Tests carried out with chicken protein hydrolysate showed an in vivo digestibility of approximately 94% in tilapia and was proven to be considered an ingredient with a balanced amino acid profile for implementation in the feed of these fish.
The study carried out by Embrapa on the partial application of cassava protein in the feed of tilapia, suggests that vegetable proteins do not present a high digestibility for these animals, being more appropriate for the application of proteins of animal origin. The second group presents high digestibility and an increase in performance and quality of life.
Palatability: an essential characteristic to guarantee consumption of feed
We have already mentioned the quality of hydrolyzed proteins and the advances related to the availability of bioactive peptides in these ingredients. However, all these benefits would be in vain if the animals were not attracted enough to consume the feed with this type of protein source.
Palatability measures how desirable and attractive a given food is for animals. That is, when the animal comes into contact with the feed, how willing is it to consume it?
Pets, for example, have a much larger amount of aroma receptors compared to humans. This makes dogs and cats extremely sensitive to the smell, taste and texture of their food.
Thus, it doesn’t make sense that a formulation is developed for an animal if it is not palatable enough.
Some measurements can be done to determine the palatability of feed formulations:
- First choice (aroma): it measures, among a variety of foods, which is the food the most attracts the animal in the first contact. You can also measure how excited the animal becomes when approaching the analyzed food;
- Ingestion rate (flavour): this rate corresponds to the amount of the analyzed food consumed by the animal divided by the total amount of food consumed;
- Consumption rate (smell, texture, taste): it represents the preference that one population of animals shows for a formula compared to the others.

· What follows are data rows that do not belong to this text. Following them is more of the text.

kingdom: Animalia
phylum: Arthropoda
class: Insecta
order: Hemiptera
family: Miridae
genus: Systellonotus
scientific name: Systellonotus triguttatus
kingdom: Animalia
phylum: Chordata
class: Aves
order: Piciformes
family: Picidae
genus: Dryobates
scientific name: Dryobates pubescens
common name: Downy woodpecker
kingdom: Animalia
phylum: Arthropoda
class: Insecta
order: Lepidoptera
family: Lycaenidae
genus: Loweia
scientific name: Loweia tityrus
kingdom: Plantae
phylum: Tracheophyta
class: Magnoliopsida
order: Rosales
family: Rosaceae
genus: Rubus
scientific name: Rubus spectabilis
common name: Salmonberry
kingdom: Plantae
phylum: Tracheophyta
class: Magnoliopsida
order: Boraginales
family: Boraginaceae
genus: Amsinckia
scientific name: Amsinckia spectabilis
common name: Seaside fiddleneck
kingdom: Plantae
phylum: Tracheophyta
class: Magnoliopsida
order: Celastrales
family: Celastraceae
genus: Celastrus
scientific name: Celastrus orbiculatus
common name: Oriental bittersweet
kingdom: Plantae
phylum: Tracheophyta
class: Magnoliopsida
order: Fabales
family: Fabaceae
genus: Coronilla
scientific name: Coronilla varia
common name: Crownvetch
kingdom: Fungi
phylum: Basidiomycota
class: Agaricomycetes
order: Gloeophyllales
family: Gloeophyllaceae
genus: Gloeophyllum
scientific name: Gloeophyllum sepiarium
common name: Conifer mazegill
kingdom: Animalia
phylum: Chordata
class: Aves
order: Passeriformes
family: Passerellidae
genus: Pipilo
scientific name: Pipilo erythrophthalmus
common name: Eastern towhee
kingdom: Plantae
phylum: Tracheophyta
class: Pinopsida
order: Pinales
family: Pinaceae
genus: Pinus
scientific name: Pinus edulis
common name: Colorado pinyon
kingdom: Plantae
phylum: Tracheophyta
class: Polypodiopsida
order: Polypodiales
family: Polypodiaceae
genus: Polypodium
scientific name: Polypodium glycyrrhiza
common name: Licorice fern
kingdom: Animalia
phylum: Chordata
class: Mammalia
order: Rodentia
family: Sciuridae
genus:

In the case of swine and aquaculture, poorly palatable feeds have a very negative effect on business profitability, resulting in animals with poor performance and development.
For swine, it is necessary to avoid protein sources that contain antinutritional factors, such as tannins, glucosinolates, and glycoalkaloids. It is also necessary to decrease the level of organic acids, responsible for a considerable drop in palatability.
For fish such as tilapia, some vegetable protein sources have already been reported in some in vivo studies to decrease palatability, negatively affecting the animals’ weight gain. This result was observed in studies with different parts of cassava added as ingredients in aqua feed.
On the other hand, hydrolyzed proteins produced from raw material of animal origin, such as chicken protein hydrolysate, have pleasant palatability and absence of anti-nutritional factors. These characteristics make, in addition to all the nutritional potential, the diets added with hydrolyzed protein to be attractive to animals, contributing to an improvement in performance.
Being fundamental parts of animal nutrition, in the most varied species, proteins and amino acids must be present in the diet in a balanced and biologically active way, always paying attention to the issue of essential and limiting amino acids.
In order to fulfill this requirement and produce beneficial effects on the development of animals, good protein sources need to be used as ingredients. In this scenario, hydrolyzed proteins, especially chicken protein hydrolysate, are produced by enzymatic hydrolysis from by-products of the agribusiness.
In addition to a high index of digestibility and palatability, the chicken protein hydrolysate can present bioactive peptides that fulfill essential functions in the animal organism, keeping them healthy and free from problems related to growth and the immune system. As well as adding value to industry co-products, reducing the possibility of waste and environmental risk.